## Exercise objective
Please convert the data below into a JSON list of strings, one string per line, skipping blank lines and the bracketed picture lines.
•••
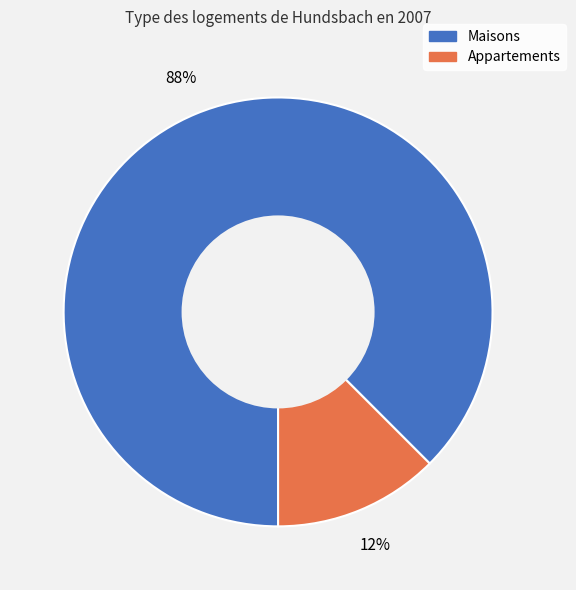

Is there a majority slice in this chart?

Yes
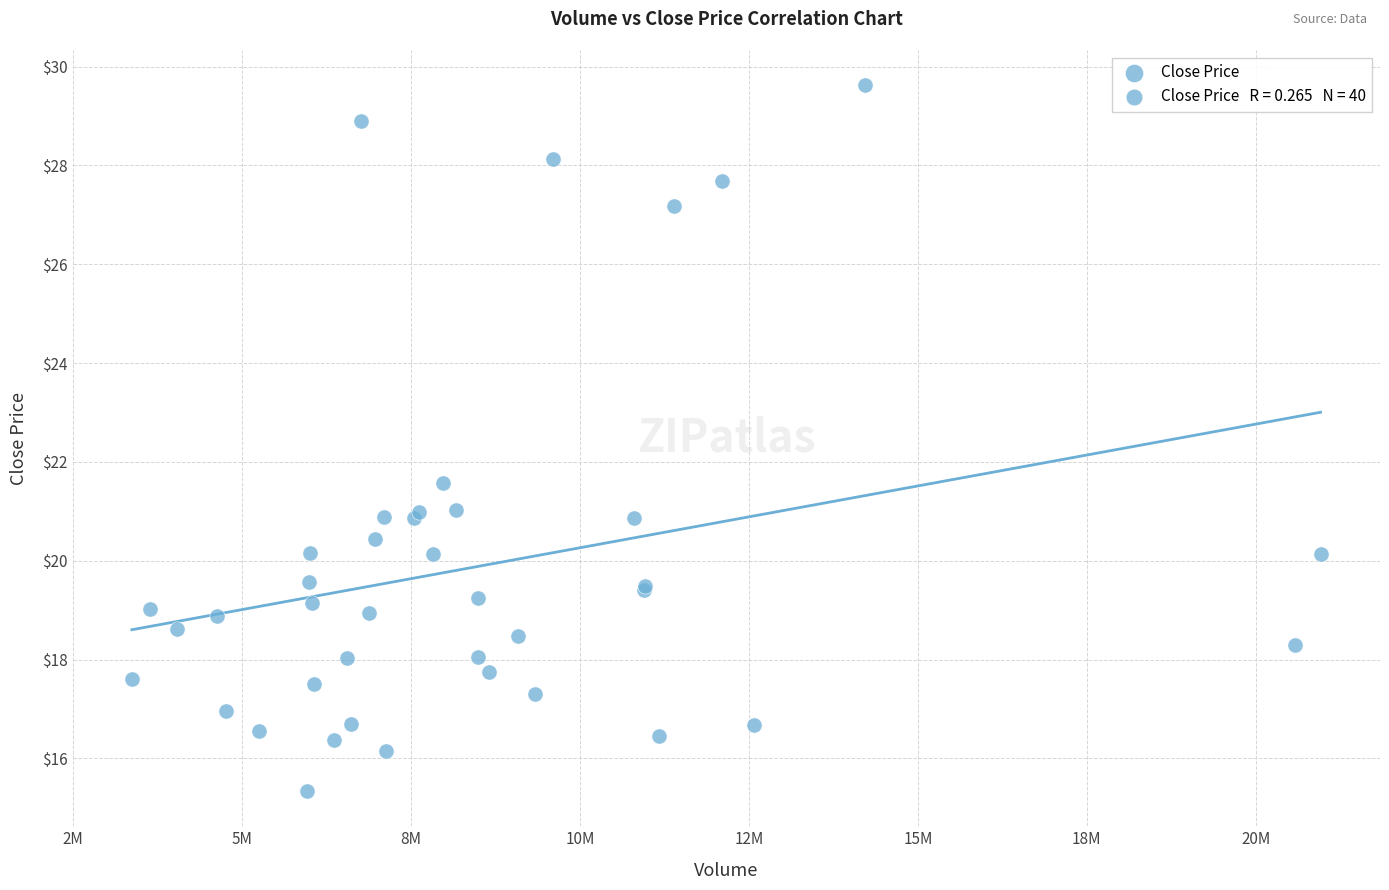

What Y value in the scatter plot is closest to 22?

21.6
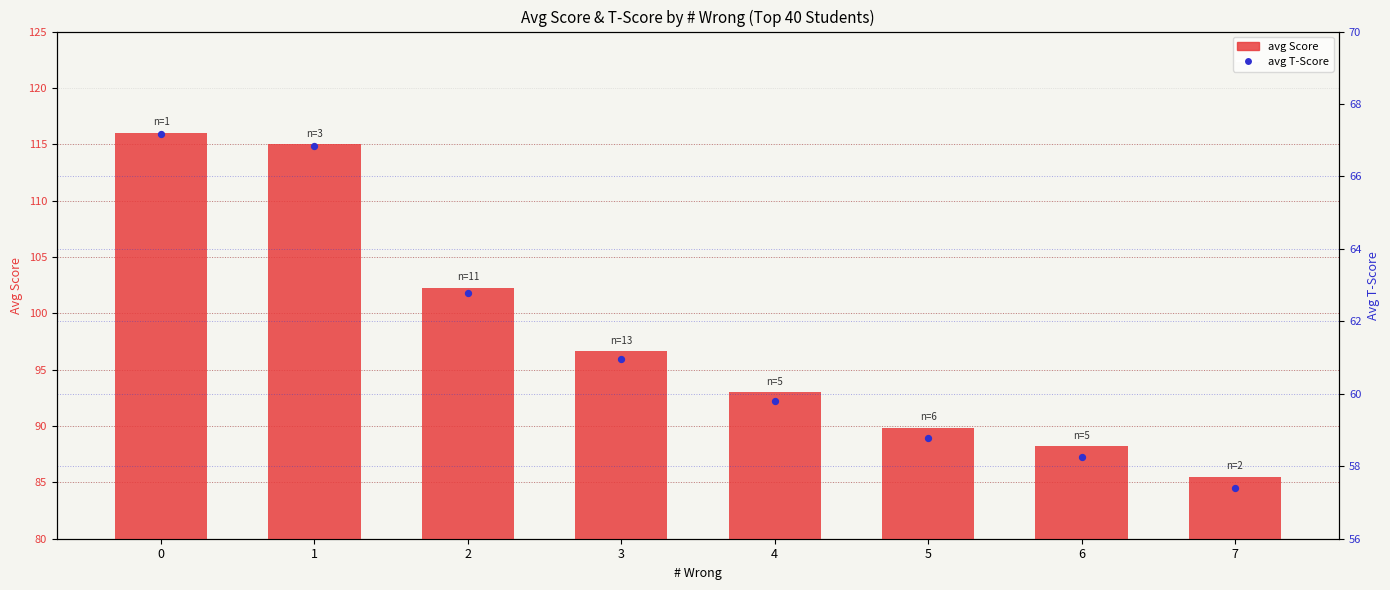

Which series has the largest total across all categories?

avg Score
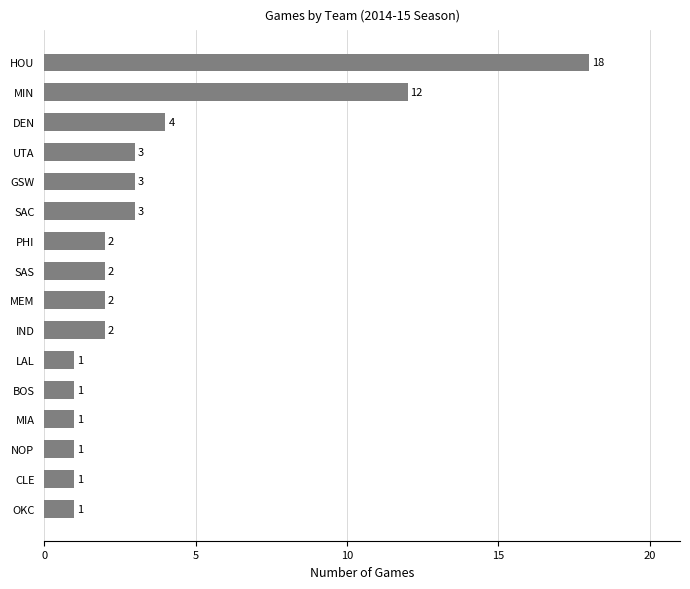

The chart shows a value of 2 at IND. True or false?

True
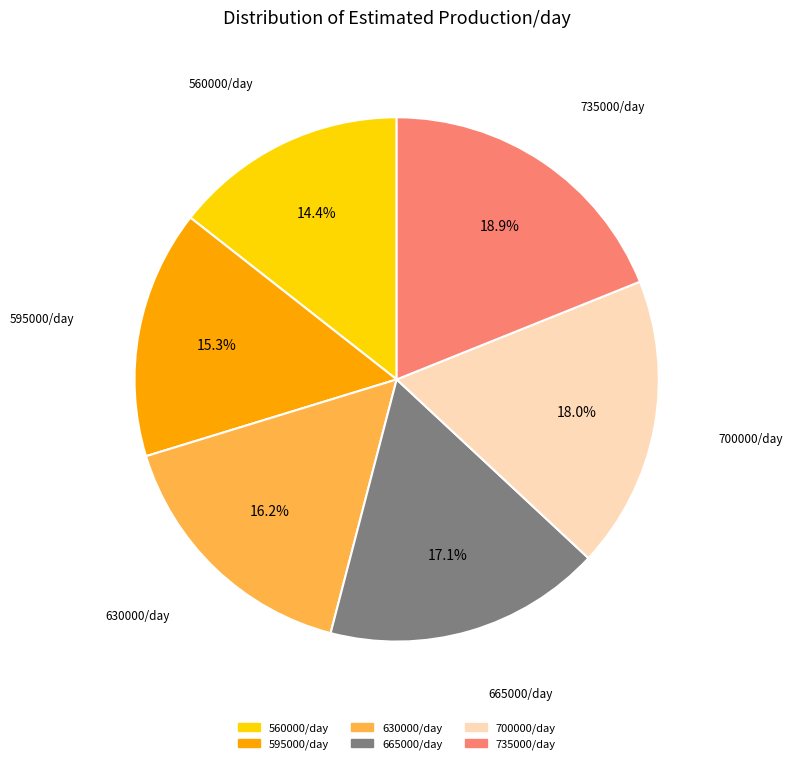

Is there a majority slice in this chart?

No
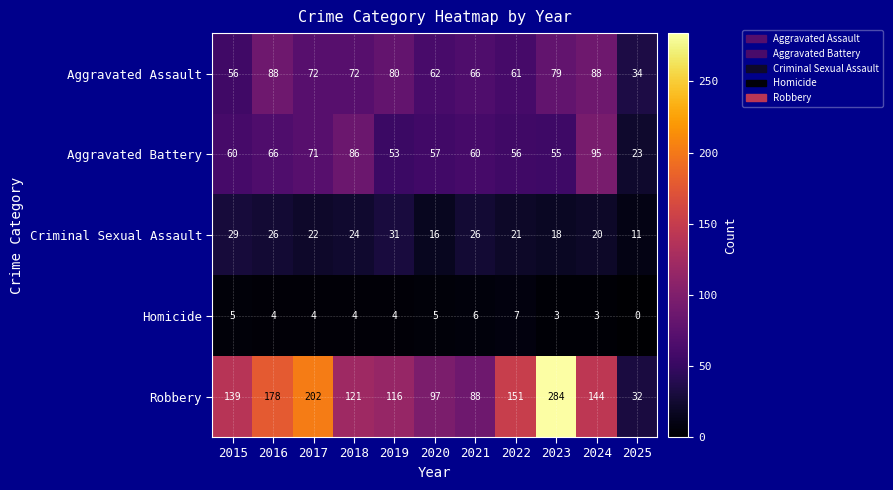

At which label does Homicide reach its minimum?

2025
•••
## Answer for this exercise
[
  "Is there a majority slice in this chart?",
  "Yes",
  "What Y value in the scatter plot is closest to 22?",
  "21.6",
  "Which series has the largest total across all categories?",
  "avg Score",
  "The chart shows a value of 2 at IND. True or false?",
  "True",
  "Is there a majority slice in this chart?",
  "No",
  "At which label does Homicide reach its minimum?",
  "2025"
]